Brief: Every record below needs to be set down exactly. Pictures do not belong in the copy.
(Record extracts begins)
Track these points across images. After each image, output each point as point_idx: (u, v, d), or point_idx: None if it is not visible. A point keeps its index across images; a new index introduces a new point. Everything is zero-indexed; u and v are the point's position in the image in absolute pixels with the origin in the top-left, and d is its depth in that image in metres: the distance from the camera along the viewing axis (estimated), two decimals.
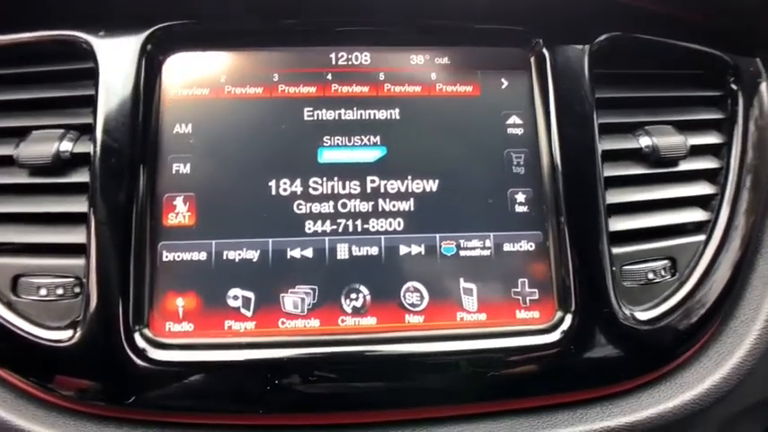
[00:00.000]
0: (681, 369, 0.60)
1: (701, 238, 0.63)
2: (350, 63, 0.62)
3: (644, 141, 0.63)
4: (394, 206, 0.59)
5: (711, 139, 0.67)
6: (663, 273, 0.61)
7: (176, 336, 0.55)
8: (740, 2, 0.64)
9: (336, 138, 0.60)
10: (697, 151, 0.65)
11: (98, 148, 0.56)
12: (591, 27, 0.63)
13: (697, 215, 0.64)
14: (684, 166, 0.65)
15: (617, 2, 0.63)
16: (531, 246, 0.59)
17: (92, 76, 0.58)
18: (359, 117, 0.61)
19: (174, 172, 0.58)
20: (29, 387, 0.55)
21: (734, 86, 0.68)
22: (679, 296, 0.61)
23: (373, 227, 0.58)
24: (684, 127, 0.65)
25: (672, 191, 0.64)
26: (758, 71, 0.69)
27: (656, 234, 0.62)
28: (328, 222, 0.58)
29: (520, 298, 0.58)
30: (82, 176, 0.57)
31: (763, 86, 0.68)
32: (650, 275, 0.61)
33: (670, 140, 0.63)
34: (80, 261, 0.55)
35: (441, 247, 0.58)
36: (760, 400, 0.67)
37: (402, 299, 0.57)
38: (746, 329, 0.62)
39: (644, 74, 0.67)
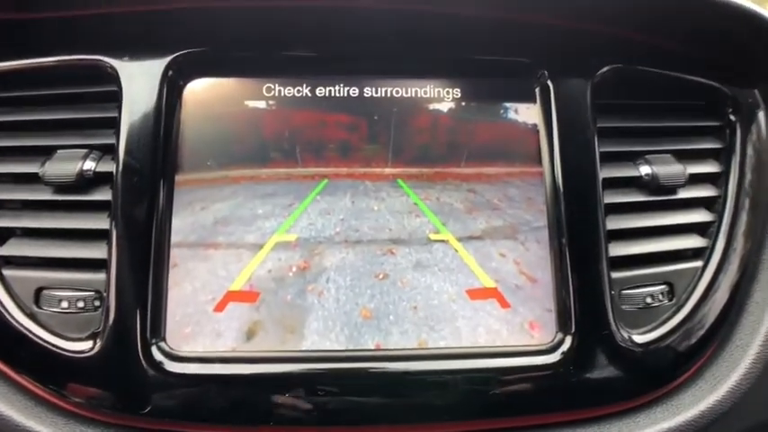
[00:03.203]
0: (677, 391, 0.61)
1: (699, 264, 0.64)
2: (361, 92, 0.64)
3: (644, 170, 0.64)
4: None
5: (710, 168, 0.68)
6: (661, 297, 0.62)
7: (192, 349, 0.56)
8: (738, 37, 0.65)
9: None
10: (696, 180, 0.66)
11: (120, 168, 0.57)
12: (593, 59, 0.65)
13: (695, 242, 0.65)
14: (683, 194, 0.65)
15: (618, 36, 0.64)
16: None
17: (115, 98, 0.60)
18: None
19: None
20: (48, 395, 0.56)
21: (732, 117, 0.69)
22: (676, 320, 0.61)
23: None
24: (684, 156, 0.66)
25: (670, 218, 0.65)
26: (756, 102, 0.69)
27: (654, 259, 0.63)
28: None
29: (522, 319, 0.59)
30: (104, 195, 0.58)
31: (760, 117, 0.69)
32: (648, 300, 0.62)
33: (669, 169, 0.64)
34: (101, 276, 0.56)
35: None
36: (758, 423, 0.67)
37: None
38: (742, 354, 0.62)
39: (644, 104, 0.68)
(Record extracts ends)
Solution for this problem:
Track these points across images. After each image, output each point as point_idx: (u, v, d), or point_idx: None if it is not visible. A point keeps its index across images; a new index introduces a new point. Everything is zero-indexed; u and v are the point's position in the image in absolute pixels with the origin in the top-left, and d is its depth in that image in metres: the distance from the camera along the viewing axis (estimated), two decimals.
[00:00.000]
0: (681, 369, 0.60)
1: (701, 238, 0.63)
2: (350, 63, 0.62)
3: (644, 141, 0.63)
4: (394, 206, 0.59)
5: (711, 139, 0.67)
6: (663, 273, 0.61)
7: (176, 336, 0.55)
8: (740, 2, 0.64)
9: (336, 138, 0.60)
10: (697, 151, 0.65)
11: (98, 148, 0.56)
12: (591, 27, 0.63)
13: (697, 215, 0.64)
14: (684, 166, 0.65)
15: (617, 2, 0.63)
16: (531, 246, 0.59)
17: (92, 76, 0.58)
18: (359, 117, 0.61)
19: (174, 172, 0.58)
20: (29, 387, 0.55)
21: (734, 86, 0.68)
22: (679, 296, 0.61)
23: (373, 227, 0.58)
24: (684, 127, 0.65)
25: (672, 191, 0.64)
26: (758, 71, 0.69)
27: (656, 234, 0.62)
28: (328, 222, 0.58)
29: (520, 298, 0.58)
30: (82, 176, 0.57)
31: (763, 86, 0.68)
32: (650, 275, 0.61)
33: (670, 140, 0.63)
34: (80, 261, 0.55)
35: (441, 247, 0.58)
36: (760, 400, 0.67)
37: (402, 299, 0.57)
38: (746, 329, 0.62)
39: (644, 74, 0.67)
[00:03.203]
0: (677, 391, 0.61)
1: (699, 264, 0.64)
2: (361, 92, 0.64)
3: (644, 170, 0.64)
4: None
5: (710, 168, 0.68)
6: (661, 297, 0.62)
7: (192, 349, 0.56)
8: (738, 37, 0.65)
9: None
10: (696, 180, 0.66)
11: (120, 168, 0.57)
12: (593, 59, 0.65)
13: (695, 242, 0.65)
14: (683, 194, 0.65)
15: (618, 36, 0.64)
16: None
17: (115, 98, 0.60)
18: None
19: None
20: (48, 395, 0.56)
21: (732, 117, 0.69)
22: (676, 320, 0.61)
23: None
24: (684, 156, 0.66)
25: (670, 218, 0.65)
26: (756, 102, 0.69)
27: (654, 259, 0.63)
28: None
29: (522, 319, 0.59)
30: (104, 195, 0.58)
31: (760, 117, 0.69)
32: (648, 300, 0.62)
33: (669, 169, 0.64)
34: (101, 276, 0.56)
35: None
36: (758, 423, 0.67)
37: None
38: (742, 354, 0.62)
39: (644, 104, 0.68)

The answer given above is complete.